▸ TASK DIRECTIONS: Of all the entries below, only the lines from the one with "(513, 125) none -> (101, 81) //" up to and including the one with "(258, 449) none" are to be duplicated exactly.

▸ RECORDS:
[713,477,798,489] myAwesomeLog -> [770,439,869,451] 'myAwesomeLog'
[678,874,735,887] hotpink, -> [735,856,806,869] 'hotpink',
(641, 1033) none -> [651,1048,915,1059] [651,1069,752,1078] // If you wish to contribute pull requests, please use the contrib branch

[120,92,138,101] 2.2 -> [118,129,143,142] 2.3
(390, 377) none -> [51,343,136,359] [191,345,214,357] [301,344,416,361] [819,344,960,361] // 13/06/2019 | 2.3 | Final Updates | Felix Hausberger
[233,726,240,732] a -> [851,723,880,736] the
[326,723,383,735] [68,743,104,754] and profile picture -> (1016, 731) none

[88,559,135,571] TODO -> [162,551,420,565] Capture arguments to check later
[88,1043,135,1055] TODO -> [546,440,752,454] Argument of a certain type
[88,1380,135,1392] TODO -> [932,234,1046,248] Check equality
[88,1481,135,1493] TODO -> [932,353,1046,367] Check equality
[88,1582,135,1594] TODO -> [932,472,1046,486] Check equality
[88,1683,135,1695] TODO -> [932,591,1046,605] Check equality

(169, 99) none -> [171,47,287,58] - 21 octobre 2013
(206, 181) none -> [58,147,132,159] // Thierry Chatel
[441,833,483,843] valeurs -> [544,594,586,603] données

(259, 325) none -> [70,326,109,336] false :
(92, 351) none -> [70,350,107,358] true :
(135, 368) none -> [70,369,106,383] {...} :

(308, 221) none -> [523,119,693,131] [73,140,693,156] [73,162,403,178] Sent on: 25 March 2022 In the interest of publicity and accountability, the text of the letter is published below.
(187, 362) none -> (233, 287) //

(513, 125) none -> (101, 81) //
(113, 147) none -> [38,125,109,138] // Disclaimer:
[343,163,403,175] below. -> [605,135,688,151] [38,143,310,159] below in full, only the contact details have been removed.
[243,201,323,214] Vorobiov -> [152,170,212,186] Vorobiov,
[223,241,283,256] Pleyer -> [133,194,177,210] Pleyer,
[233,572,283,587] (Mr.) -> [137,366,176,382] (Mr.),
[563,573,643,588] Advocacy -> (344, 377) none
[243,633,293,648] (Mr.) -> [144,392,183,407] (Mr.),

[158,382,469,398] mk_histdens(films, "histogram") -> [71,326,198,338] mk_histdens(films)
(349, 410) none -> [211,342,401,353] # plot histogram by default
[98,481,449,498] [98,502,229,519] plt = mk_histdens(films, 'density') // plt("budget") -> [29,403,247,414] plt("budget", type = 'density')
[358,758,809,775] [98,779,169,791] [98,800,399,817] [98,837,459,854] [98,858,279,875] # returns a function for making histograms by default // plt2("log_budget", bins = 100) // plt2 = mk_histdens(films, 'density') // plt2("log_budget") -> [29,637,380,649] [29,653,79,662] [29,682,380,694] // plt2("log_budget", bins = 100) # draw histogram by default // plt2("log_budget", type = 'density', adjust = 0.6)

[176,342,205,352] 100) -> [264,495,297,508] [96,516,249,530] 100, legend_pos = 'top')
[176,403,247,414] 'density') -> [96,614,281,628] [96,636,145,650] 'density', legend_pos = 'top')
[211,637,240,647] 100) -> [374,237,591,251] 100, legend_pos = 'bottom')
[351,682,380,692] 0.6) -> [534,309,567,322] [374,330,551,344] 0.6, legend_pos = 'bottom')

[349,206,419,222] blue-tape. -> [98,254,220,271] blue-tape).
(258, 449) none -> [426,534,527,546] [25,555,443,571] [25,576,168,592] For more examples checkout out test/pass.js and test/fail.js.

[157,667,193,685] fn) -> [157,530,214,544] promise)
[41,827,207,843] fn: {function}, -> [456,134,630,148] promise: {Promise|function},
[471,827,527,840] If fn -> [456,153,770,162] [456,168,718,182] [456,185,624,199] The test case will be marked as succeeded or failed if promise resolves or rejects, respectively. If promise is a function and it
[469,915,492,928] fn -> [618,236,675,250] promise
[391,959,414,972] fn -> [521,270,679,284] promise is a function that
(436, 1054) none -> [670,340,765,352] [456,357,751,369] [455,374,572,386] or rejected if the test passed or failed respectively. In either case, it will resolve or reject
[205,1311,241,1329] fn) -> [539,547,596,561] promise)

▸ FINAL ANSWER:
(513, 125) none -> (101, 81) //
(113, 147) none -> [38,125,109,138] // Disclaimer:
[343,163,403,175] below. -> [605,135,688,151] [38,143,310,159] below in full, only the contact details have been removed.
[243,201,323,214] Vorobiov -> [152,170,212,186] Vorobiov,
[223,241,283,256] Pleyer -> [133,194,177,210] Pleyer,
[233,572,283,587] (Mr.) -> [137,366,176,382] (Mr.),
[563,573,643,588] Advocacy -> (344, 377) none
[243,633,293,648] (Mr.) -> [144,392,183,407] (Mr.),

[158,382,469,398] mk_histdens(films, "histogram") -> [71,326,198,338] mk_histdens(films)
(349, 410) none -> [211,342,401,353] # plot histogram by default
[98,481,449,498] [98,502,229,519] plt = mk_histdens(films, 'density') // plt("budget") -> [29,403,247,414] plt("budget", type = 'density')
[358,758,809,775] [98,779,169,791] [98,800,399,817] [98,837,459,854] [98,858,279,875] # returns a function for making histograms by default // plt2("log_budget", bins = 100) // plt2 = mk_histdens(films, 'density') // plt2("log_budget") -> [29,637,380,649] [29,653,79,662] [29,682,380,694] // plt2("log_budget", bins = 100) # draw histogram by default // plt2("log_budget", type = 'density', adjust = 0.6)

[176,342,205,352] 100) -> [264,495,297,508] [96,516,249,530] 100, legend_pos = 'top')
[176,403,247,414] 'density') -> [96,614,281,628] [96,636,145,650] 'density', legend_pos = 'top')
[211,637,240,647] 100) -> [374,237,591,251] 100, legend_pos = 'bottom')
[351,682,380,692] 0.6) -> [534,309,567,322] [374,330,551,344] 0.6, legend_pos = 'bottom')

[349,206,419,222] blue-tape. -> [98,254,220,271] blue-tape).
(258, 449) none -> [426,534,527,546] [25,555,443,571] [25,576,168,592] For more examples checkout out test/pass.js and test/fail.js.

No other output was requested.